THE HAGUE, Netherlands -- Police detained seven people in raids and placed a protective cordon around parliament and other government buildings Friday in an operation to disrupt an alleged plot to attack politicians and public buildings.
Among those reportedly seized was a Dutch-Moroccan who had been acquitted of terrorism-related charges earlier this year.
The raids, staged weeks before the first anniversary of the killing of Dutch filmmaker Theo van Gogh by an Islamic radical, underscored what officials believe to be an ongoing threat by cells of extremists targeting prominent Dutch personalities.

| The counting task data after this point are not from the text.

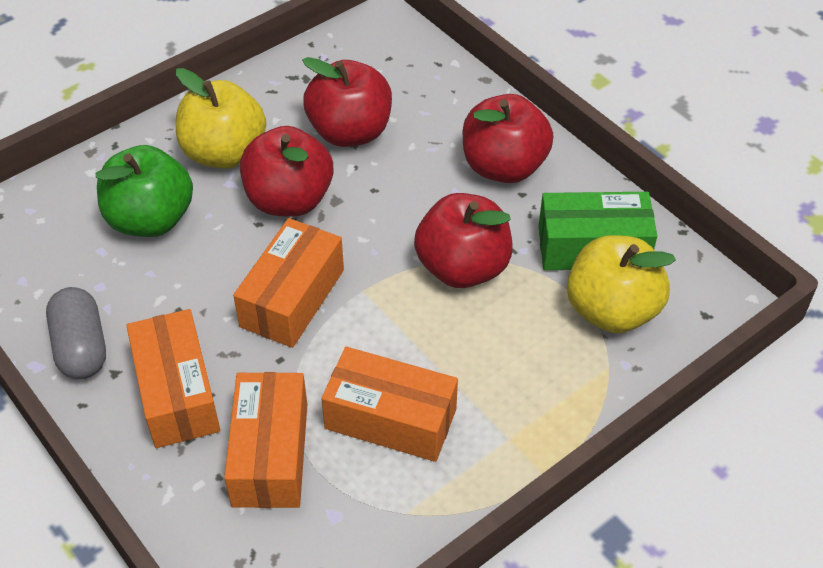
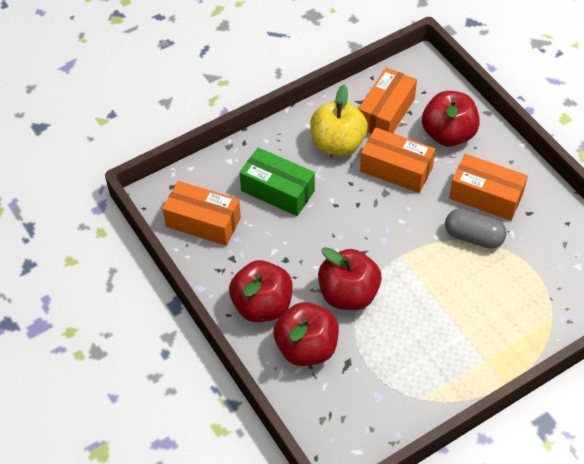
green apple: 1 -> 0
yellow apple: 2 -> 1

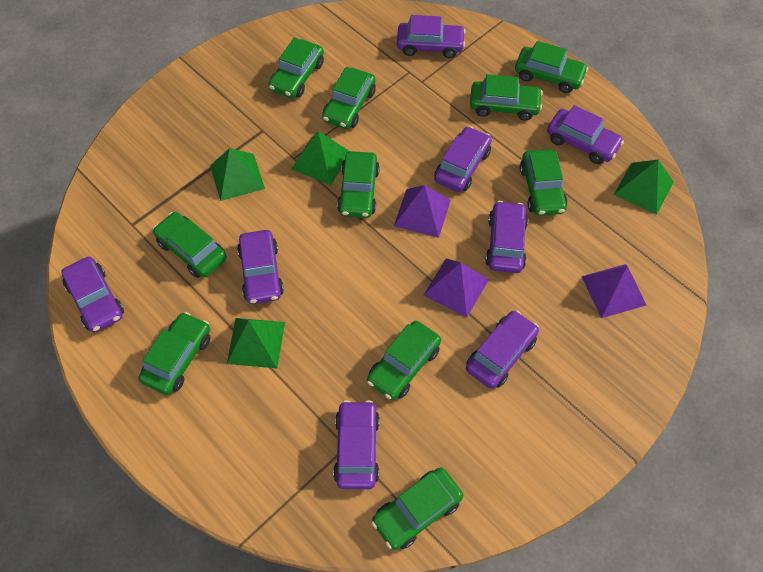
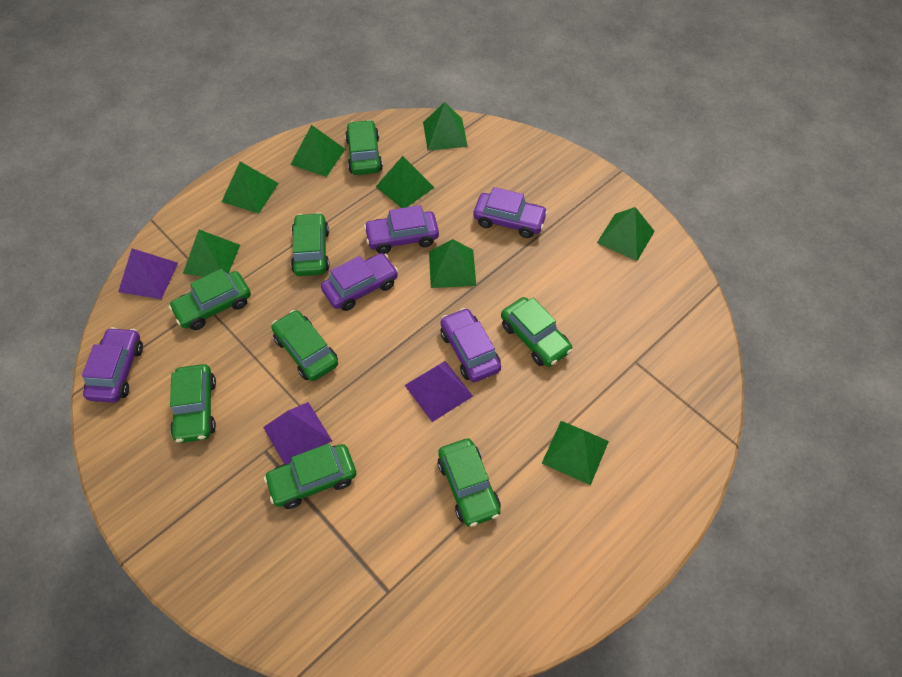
green car: 10 -> 8
green pyramid: 4 -> 8
purple car: 8 -> 5

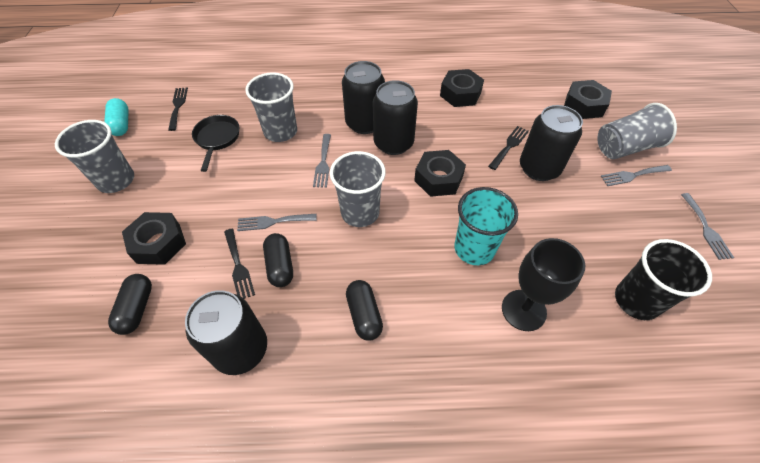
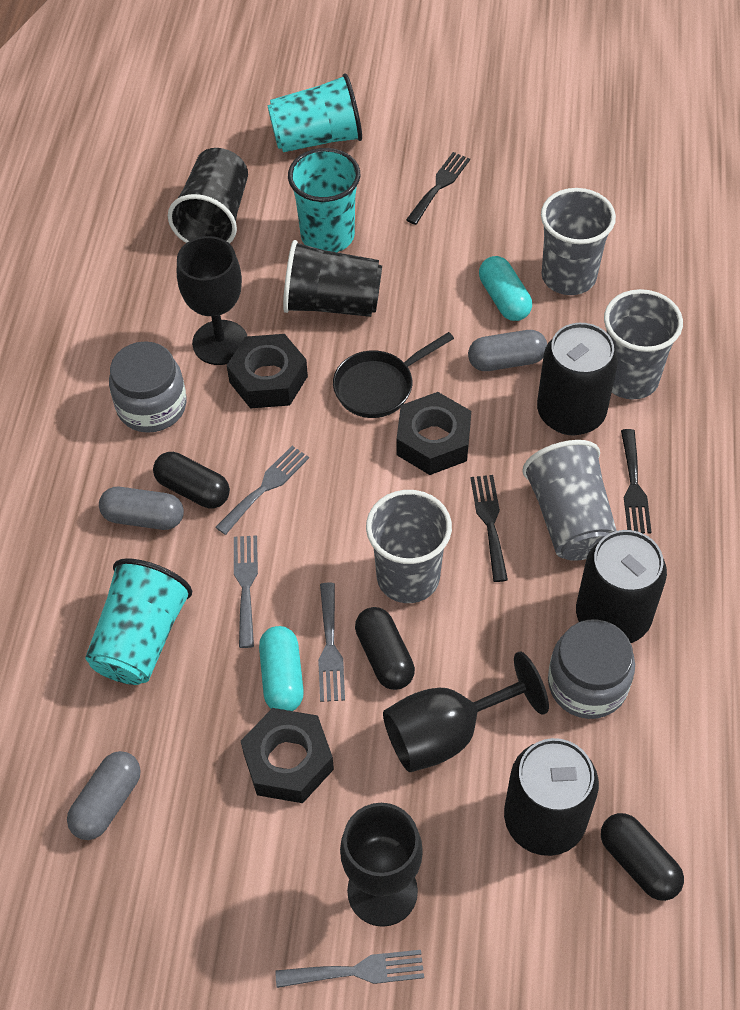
black can: 4 -> 3
black cup: 1 -> 2
black goblet: 1 -> 3
black nut: 4 -> 3
grey capsule: 0 -> 3
grey jar: 0 -> 2
turquoise capsule: 1 -> 2
turquoise cup: 1 -> 3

Officials said the suspects, ranging in age from 18 to 30, were detained in The Hague, Amsterdam and Almere. They will be brought before a judge Monday.
Around two dozen officers in riot gear closed entrances leading to both houses of parliament and the government's information service in The Hague. The weekly Cabinet meeting, however, went ahead as scheduled during the raids.
Police declined to give details about the raids.
A young woman from a Dutch-Moroccan family said she heard the police blast into the apartment next door.
"I heard a tremendous explosion. It was like it was coming through the wall," said the woman, who like others in the heavily immigrant neighborhood declined to give her name.
She said police in balaclava hoods hauled away a blindfolded man from the apartment and put him in a car with tinted windows.
Among those detained in the raids was Samir Azzouz, a 19-year-old Dutch national of Moroccan descent who was set free by a Dutch court for lack of evidence on charges of plotting attacks, prosecutors said.
Azzouz was allegedly in the process of purchasing automatic weapons and explosives, "probably to carry out an attack with others on several politicians and a government building," a prosecution statement said.
Prosecutors said the raids were linked to renewed threats against two members of parliament, Ayaan Hirsi Ali and Geert Wilders, both outspoken critics of Islamic extremism.
The two went into hiding for several months after Van Gogh's slaying on an Amsterdam street Nov. 2 in what the court called an act of Islamic terrorism.
An Amsterdam court ruled earlier Friday that Van Gogh's convicted killer, Mohammed Bouyeri, would face additional charges of belonging to the suspected terrorist organization known as the Hofstad network. He and 13 other members of the network will go on trial in December, although he already is serving a life sentence without parole -- the maximum allowed under Dutch law.
The office of the Dutch National Terrorism Combat Coordinator said it boosted security at the Justice and Home Affairs ministries, the secret service and other government buildings as a precaution, but saw "no reason to increase the national terrorism threat level."
In September, the Dutch government introduced a U.S.-style terrorism threat gauge, and the Web site of the National Terrorism Combat Coordinator on Friday showed the country at the second-highest of four levels of danger.